20. Entire Agreement

The Agreement, including all SOWs, shall constitute the entire agreement between DPU and Customer with respect to its subject matter and supersedes all prior oral and written understandings, communications, or agreements. No amendment to or modification of the Agreement, in whole or in part, will be valid or binding unless it is in writing and executed by authorized representatives of both Parties. This MSA and each SOW shall be interpreted as a single Agreement, independent of each other SOW, so that all provisions are given as full effect as possible. If any provision of the Agreement is void or unenforceable, the remainder of the Agreement shall remain in full force and not be terminated.

21. Other Agreements

Customer acknowledges and agrees that the terms and conditions of any sales, service or other agreement Customer may have with DPU are separate and apart from the terms and conditions of this Agreement. The terms and conditions of this Agreement govern the use of the Services and such terms are not diminished or otherwise affected by any other agreement Customer may have with DPU.

22. Educational Services

Any educational services relevant to the Services, such as training or coaching that require access to DPU’s education website, are subject to a separate agreement between DPU and Customer.

23. Notices

Notice to the other Party under the Agreement must be in writing and sent by postage prepaid first-class mail or receipted courier service to the address listed above on the signature page “Address for Notifications” or to such other address (including electronic) as specified in writing and will be effective upon receipt.

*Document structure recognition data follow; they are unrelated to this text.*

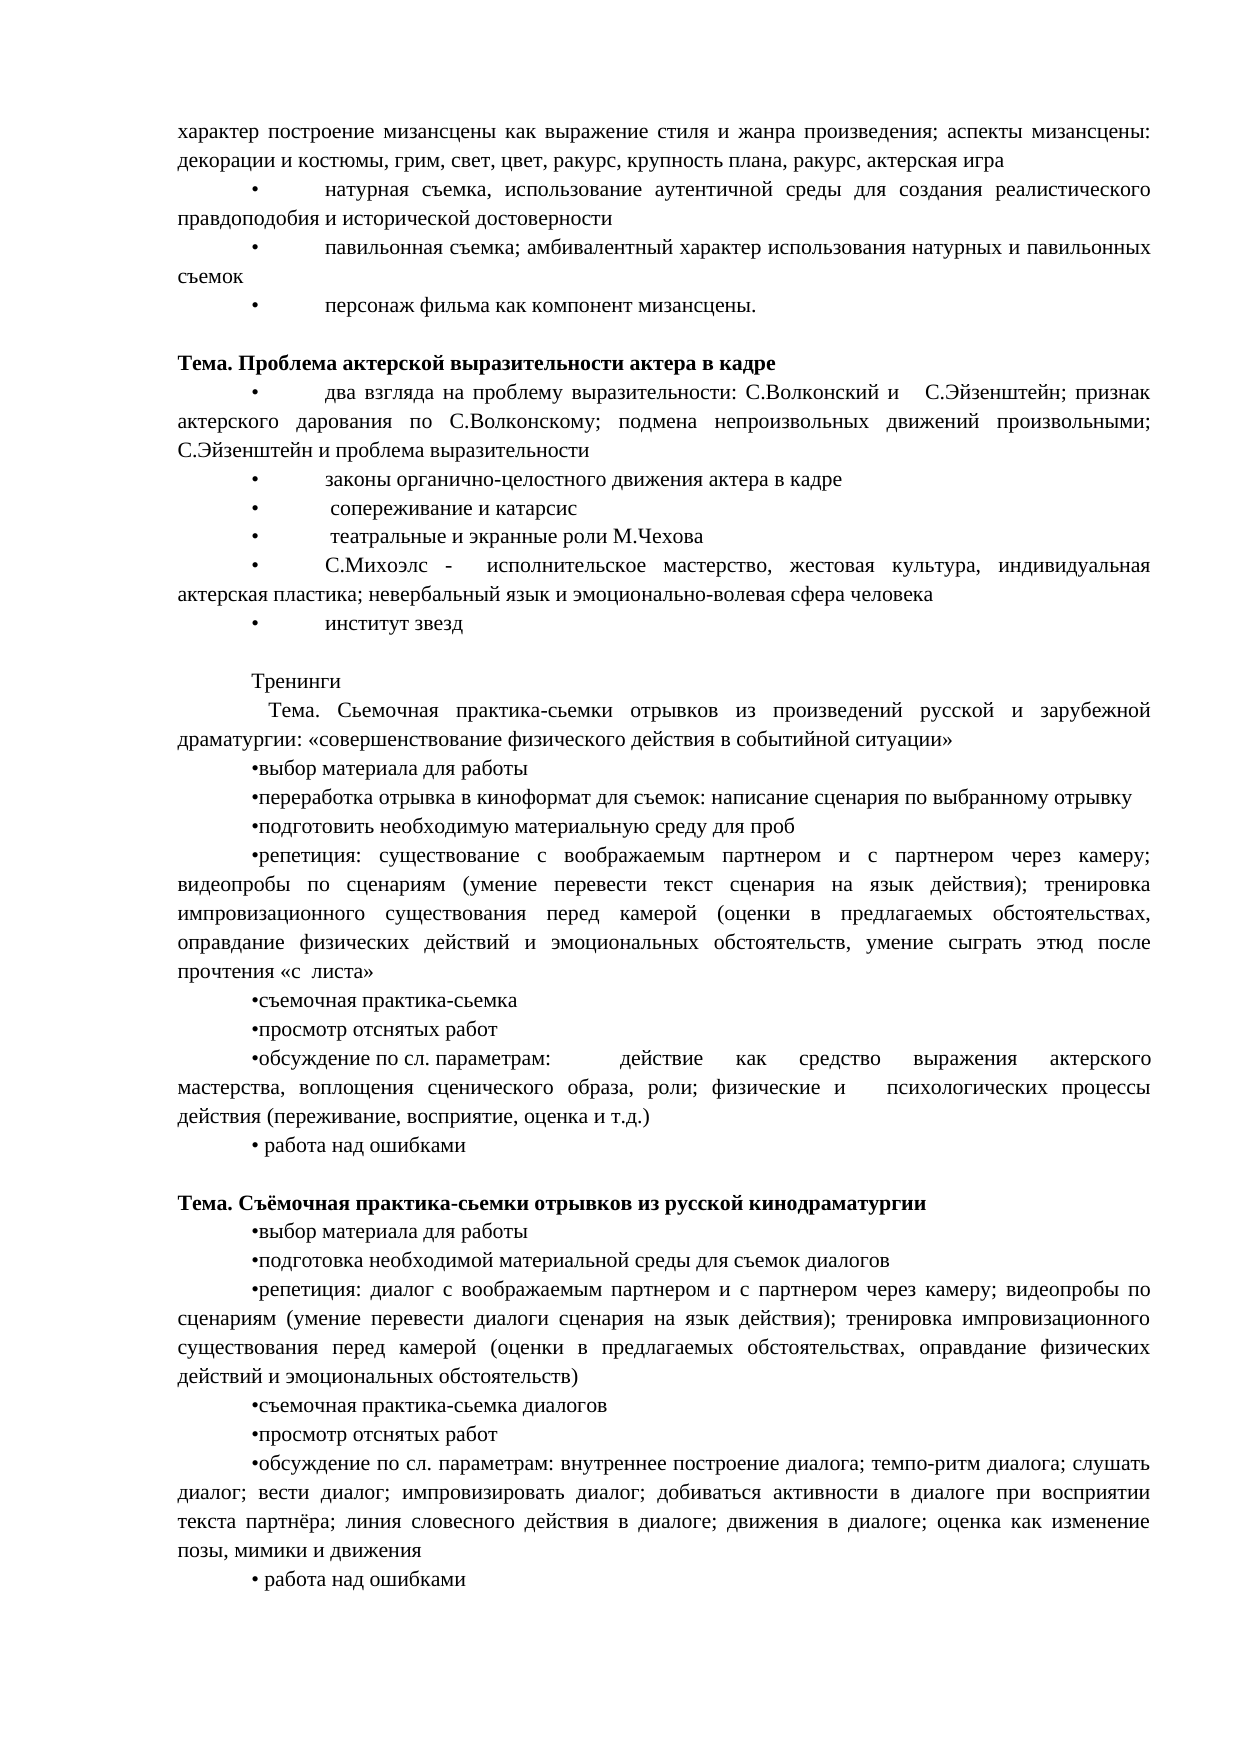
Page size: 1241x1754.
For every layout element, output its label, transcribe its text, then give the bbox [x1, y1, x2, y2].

text • институт звезд [177, 610, 1152, 636]
text • работа над ошибками [177, 1566, 1152, 1591]
text •съемочная практика-сьемка диалогов [177, 1392, 1152, 1417]
text •подготовить необходимую материальную среду для проб [177, 813, 1152, 838]
text •обсуждение по сл. параметрам: действие как средство выражения актерского мастерства, воплощения сценического образа, роли; физические и психологических процессы действия (переживание, восприятие, оценка и т.д.) [177, 1045, 1152, 1128]
text • павильонная съемка; амбивалентный характер использования натурных и павильонных съемок [177, 234, 1152, 288]
text •обсуждение по сл. параметрам: внутреннее построение диалога; темпо-ритм диалога; слушать диалог; вести диалог; импровизировать диалог; добиваться активности в диалоге при восприятии текста партнёра; линия словесного действия в диалоге; движения в диалоге; оценка как изменение позы, мимики и движения [177, 1450, 1152, 1562]
text •выбор материала для работы [177, 1218, 1152, 1244]
text • персонаж фильма как компонент мизансцены. [177, 292, 1152, 317]
text • работа над ошибками [177, 1132, 1152, 1157]
text •съемочная практика-сьемка [177, 987, 1152, 1012]
text • два взгляда на проблему выразительности: С.Волконский и С.Эйзенштейн; признак актерского дарования по С.Волконскому; подмена непроизвольных движений произвольными; С.Эйзенштейн и проблема выразительности [177, 379, 1152, 462]
text •репетиция: существование с воображаемым партнером и с партнером через камеру; видеопробы по сценариям (умение перевести текст сценария на язык действия); тренировка импровизационного существования перед камерой (оценки в предлагаемых обстоятельствах, оправдание физических действий и эмоциональных обстоятельств, умение сыграть этюд после прочтения «с листа» [177, 842, 1152, 983]
text Тема. Съёмочная практика-сьемки отрывков из русской кинодраматургии [177, 1189, 1152, 1215]
text • законы органично-целостного движения актера в кадре [177, 466, 1152, 491]
text • натурная съемка, использование аутентичной среды для создания реалистического правдоподобия и исторической достоверности [177, 176, 1152, 230]
text •подготовка необходимой материальной среды для съемок диалогов [177, 1247, 1152, 1273]
text • С.Михоэлс - исполнительское мастерство, жестовая культура, индивидуальная актерская пластика; невербальный язык и эмоционально-волевая сфера человека [177, 552, 1152, 607]
text •репетиция: диалог с воображаемым партнером и с партнером через камеру; видеопробы по сценариям (умение перевести диалоги сценария на язык действия); тренировка импровизационного существования перед камерой (оценки в предлагаемых обстоятельствах, оправдание физических действий и эмоциональных обстоятельств) [177, 1276, 1152, 1388]
text • театральные и экранные роли М.Чехова [177, 523, 1152, 549]
text • сопереживание и катарсис [177, 494, 1152, 520]
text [177, 118, 1152, 172]
text •просмотр отснятых работ [177, 1016, 1152, 1041]
text Тема. Проблема актерской выразительности актера в кадре [177, 350, 1152, 375]
text Тема. Сьемочная практика-сьемки отрывков из произведений русской и зарубежной драматургии: «совершенствование физического действия в событийной ситуации» [177, 697, 1152, 751]
text •переработка отрывка в киноформат для съемок: написание сценария по выбранному отрывку [177, 784, 1152, 809]
text •выбор материала для работы [177, 755, 1152, 780]
text Тренинги [177, 668, 1152, 693]
text •просмотр отснятых работ [177, 1421, 1152, 1446]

24. Governing Law, Venue, and Language

The construction and performance of the Agreement shall be governed by this section. Section headings in all documents forming the Agreement are for reference only and shall not affect the meaning or interpretation of the Agreement. The Agreement shall be interpreted and construed in accordance with the English language. The Agreement shall be governed by and construed in accordance with the laws of the State of Colorado as if performed wholly within the state of Colorado and without giving effect to the principles of conflict of law.

25. Dispute Resolution

Customer and the DPU Parties will attempt to resolve any claim, or dispute or controversy (whether in contract, tort or otherwise) arising out of or relating to the Agreement (a “Dispute”) through face-to-face (in person or by virtual meeting) negotiation with persons fully authorized to resolve the Dispute or through mediation utilizing a mutually agreeable mediator, rather than through litigation. The existence or results of any negotiation or mediation shall be treated as confidential. Notwithstanding the foregoing, either Party shall have the right to seek to obtain from a court of competent jurisdiction a temporary restraining order, preliminary injunction, or other equitable relief to preserve the status quo, prevent irreparable harm, avoid the expiration of any applicable limitations period, or preserve a superior position with respect to other creditors, although the merits of the underlying Dispute will be resolved in accordance with this paragraph. In the event the Parties are unable to resolve the Dispute within thirty (30) days of notice of the Dispute to the other Party, the Parties agree that the Dispute shall be settled by binding arbitration in Denver, Colorado by an arbiter mutually agreed upon by both Parties, or selected by the Judicial Arbiter Group located in Denver, Colorado if a mutually agreed arbiter cannot be decided upon within fourteen (14) days.

26. Limitation Period

Neither Party may institute any action in any form arising out of the Agreement more than one (1) year after the delivery of the service that would be the subject matter of such action.